The marrow way, the way opened to us in the Easter story is a way of hope. Joan Chittister, author, teacher, nun, writes about “the task of hope in the face of despair: to find out how much life we can still make with whatever of it we have left.” She continues: The hard thing to come to understand in life is that it is the becoming that counts… but becoming is our most byzantine task. Giving ourselves over to be sculpted can take a lifetime of shifts and gyrations, of aimless orbits and dizzying spins, of near despair and of dogged, intransigent, tenacious hope…. Hope… is about allowing ourselves to let go of the present, to believe in the future we cannot see but can trust to God. Surrendering to the demands of the moment, holding on when holding seems pointless, brings us to the point of personal transformation which is the juncture of maturity and sagacity. (Scarred By Struggle, Transformed by Hope, 110)
In another place Joan Chittister shares a wonderful story about a woman who seems to have gotten what it means to live the marrow way, hopeful and alive. Joan was in her fifties when she met an eighty-one year old woman who impressed her deeply. The eighty-one year old had decided to go on a train trip to San Francisco with three friends. Joan was concerned about this plan, a train trip across the country at 81. “How long are you going to be there?” asked Joan. “Oh, I think about three weeks. After all, I’ve never been there before, and I have no idea of how long it will be before I go again.” Joan reflects: That, I decided then and there, was an icon I would hang on the wall of my mind forever entitled “Live till you die. Nothing else is worthy of life.” There is so much life that is never lived because we lack the enthusiasm to live it. (Living Well, 48-49) The marrow way.

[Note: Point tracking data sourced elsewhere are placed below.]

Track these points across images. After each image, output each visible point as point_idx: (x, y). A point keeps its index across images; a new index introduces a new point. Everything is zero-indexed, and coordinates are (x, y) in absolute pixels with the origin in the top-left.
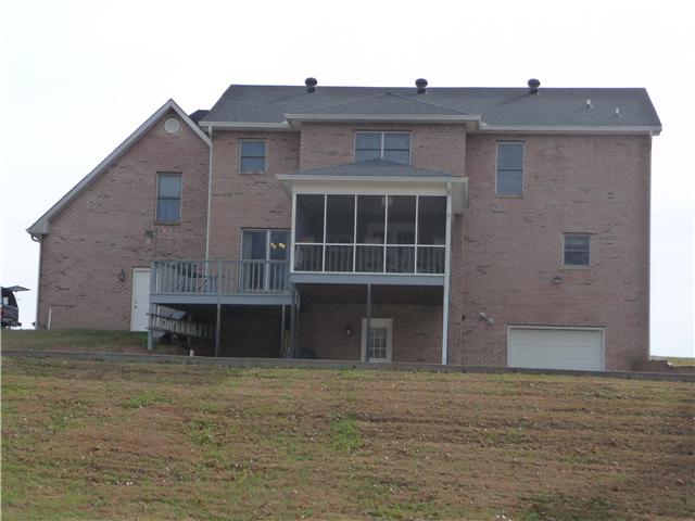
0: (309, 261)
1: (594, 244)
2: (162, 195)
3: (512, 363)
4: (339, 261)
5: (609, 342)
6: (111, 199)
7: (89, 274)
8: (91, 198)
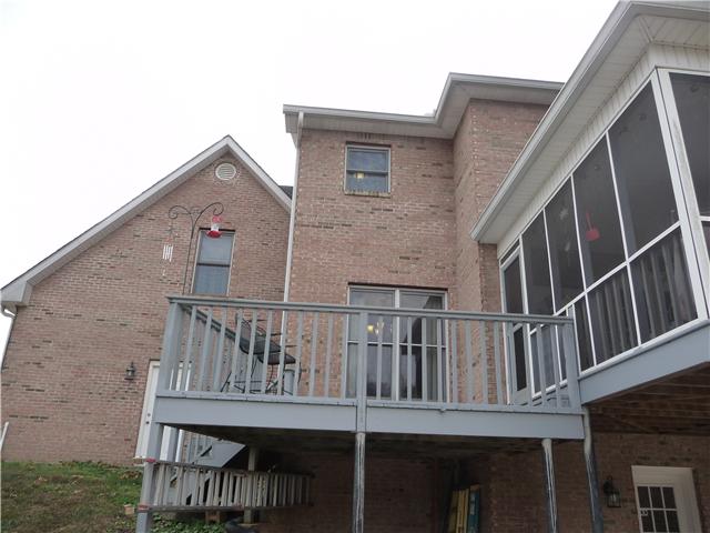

In all these stories, I hear the Easter story – buried and raised, weeping then joy when Christ calls your name, seeing the risen Christ, life transformed, hope renewed, the invitation to live deeply, to suck the marrow out of life rather than live lives of quiet desperation.
Christ is risen. The stone is rolled away. We can move out of the tomb of our destructive, life-denying habits. Forgiveness and freedom are possible. We can walk the marrow way.

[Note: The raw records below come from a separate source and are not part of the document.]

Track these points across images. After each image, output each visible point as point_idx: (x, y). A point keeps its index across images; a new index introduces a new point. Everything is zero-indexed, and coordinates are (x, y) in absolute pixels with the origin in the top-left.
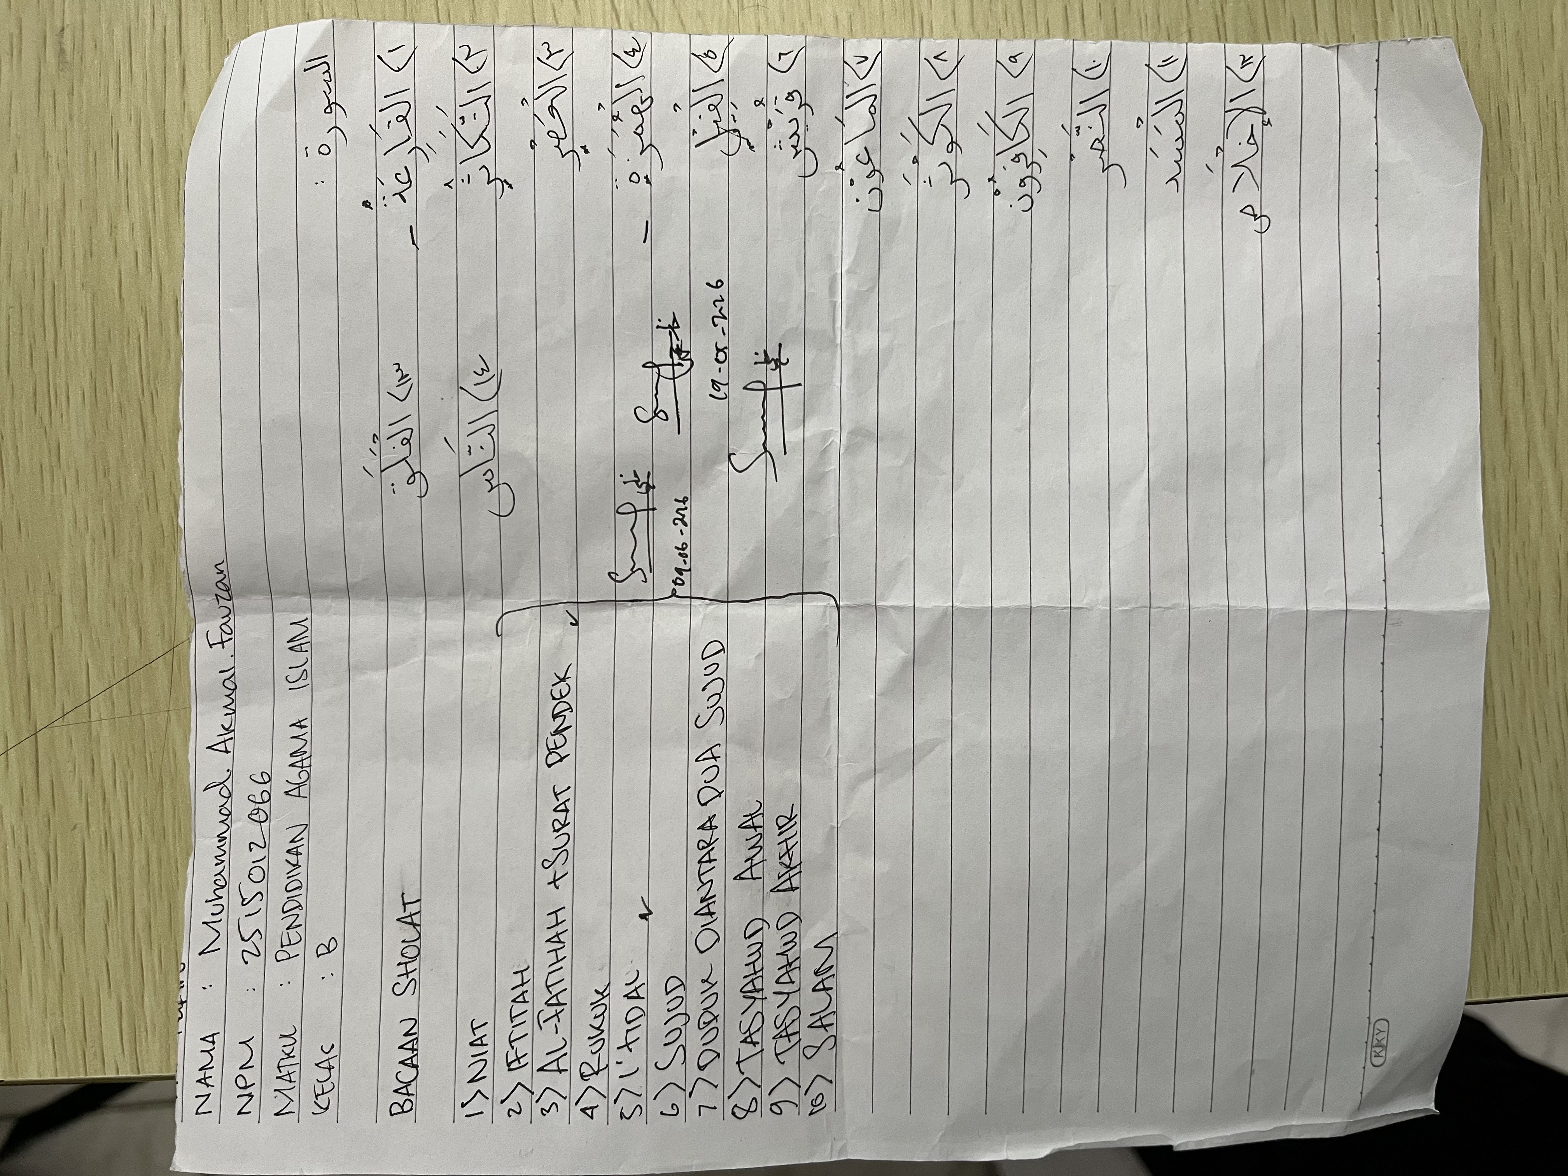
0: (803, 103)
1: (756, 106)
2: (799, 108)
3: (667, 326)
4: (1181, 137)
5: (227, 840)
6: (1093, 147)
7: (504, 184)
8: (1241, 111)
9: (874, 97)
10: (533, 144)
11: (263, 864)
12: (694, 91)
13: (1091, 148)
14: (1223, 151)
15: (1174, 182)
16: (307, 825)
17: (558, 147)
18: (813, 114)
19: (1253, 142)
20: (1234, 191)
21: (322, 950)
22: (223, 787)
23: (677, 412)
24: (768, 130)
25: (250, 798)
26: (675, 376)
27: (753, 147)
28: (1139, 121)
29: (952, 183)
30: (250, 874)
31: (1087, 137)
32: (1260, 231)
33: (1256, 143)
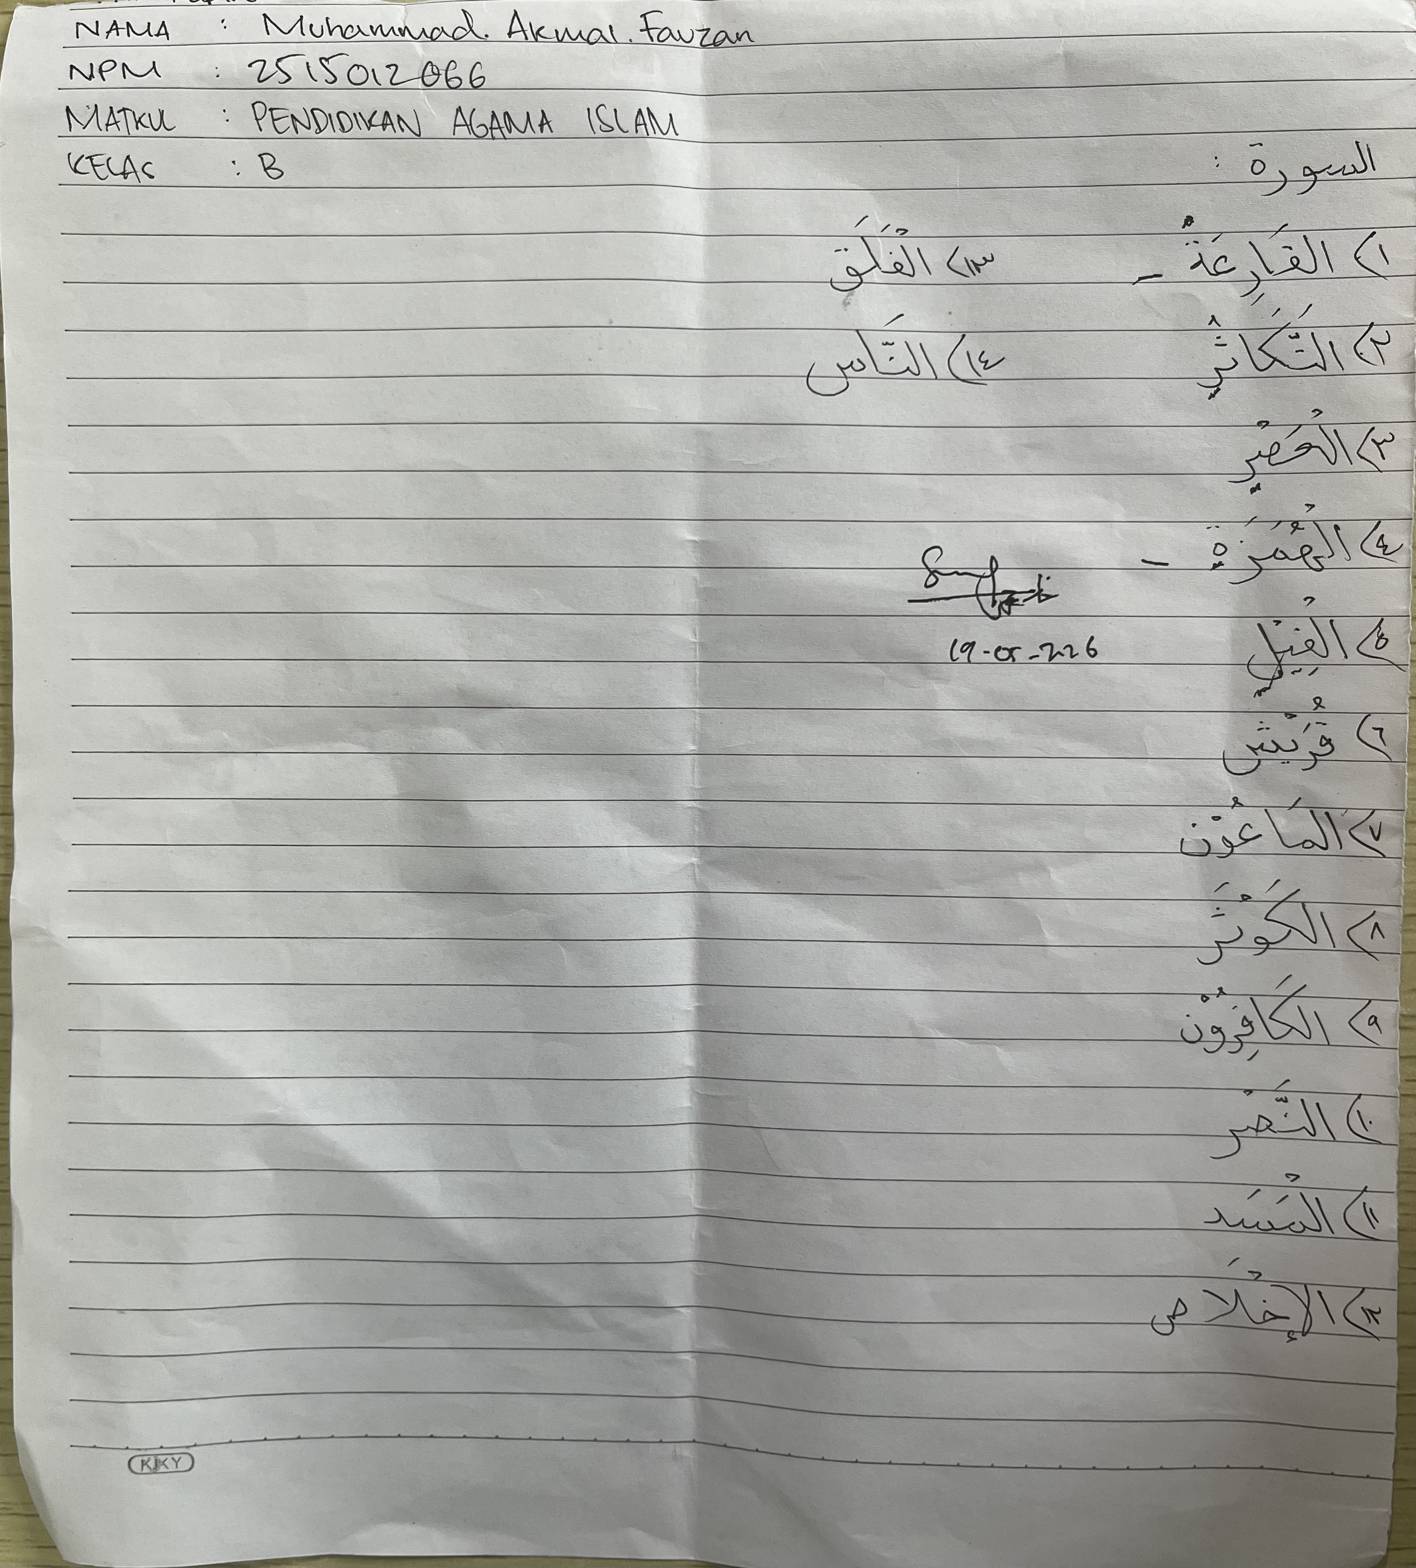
0: (1318, 758)
1: (1314, 700)
2: (1310, 752)
3: (1041, 587)
4: (1273, 1228)
5: (400, 37)
6: (1261, 1118)
7: (1216, 388)
8: (1307, 1304)
9: (1324, 846)
10: (1264, 424)
11: (371, 82)
12: (1331, 621)
13: (1260, 1116)
14: (1256, 1279)
15: (1218, 1217)
16: (419, 135)
17: (1260, 454)
18: (1303, 770)
19: (1266, 1319)
20: (1204, 1291)
21: (268, 160)
22: (466, 31)
23: (935, 600)
24: (1283, 714)
25: (452, 63)
26: (980, 598)
27: (1260, 695)
28: (1295, 1177)
29: (1217, 942)
30: (358, 66)
31: (1275, 1112)
32: (1154, 1322)
33: (1265, 1321)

Christ is risen. The stone of injustice is rolled back. Justice, peace, reconciliation can emerge, can live again along the marrow way.
Christ is risen. The stone is rolled away. We need not be entombed by our pain, our hurt, our disappointment, our shattered dreams. We are free to walk the marrow way, maybe scarred here and there, but free to walk the way of courage, of dreaming, of hope, of love.
I am going to end this morning with a poem, a poem about Easter, about new life, about new creation, about the marrow way. The poem is by Mary Oliver and is simply entitled, “Prayer” (Evidence, 33)
May I never not be frisky,
May I never not be risqué.
May my ashes, when you have them, friend,
and give them to the ocean,
leap in the froth of the waves,
still loving movement,
still ready, beyond all else,
to dance for the world.
Christ is risen. The marrow way is open. Let’s dance. Amen.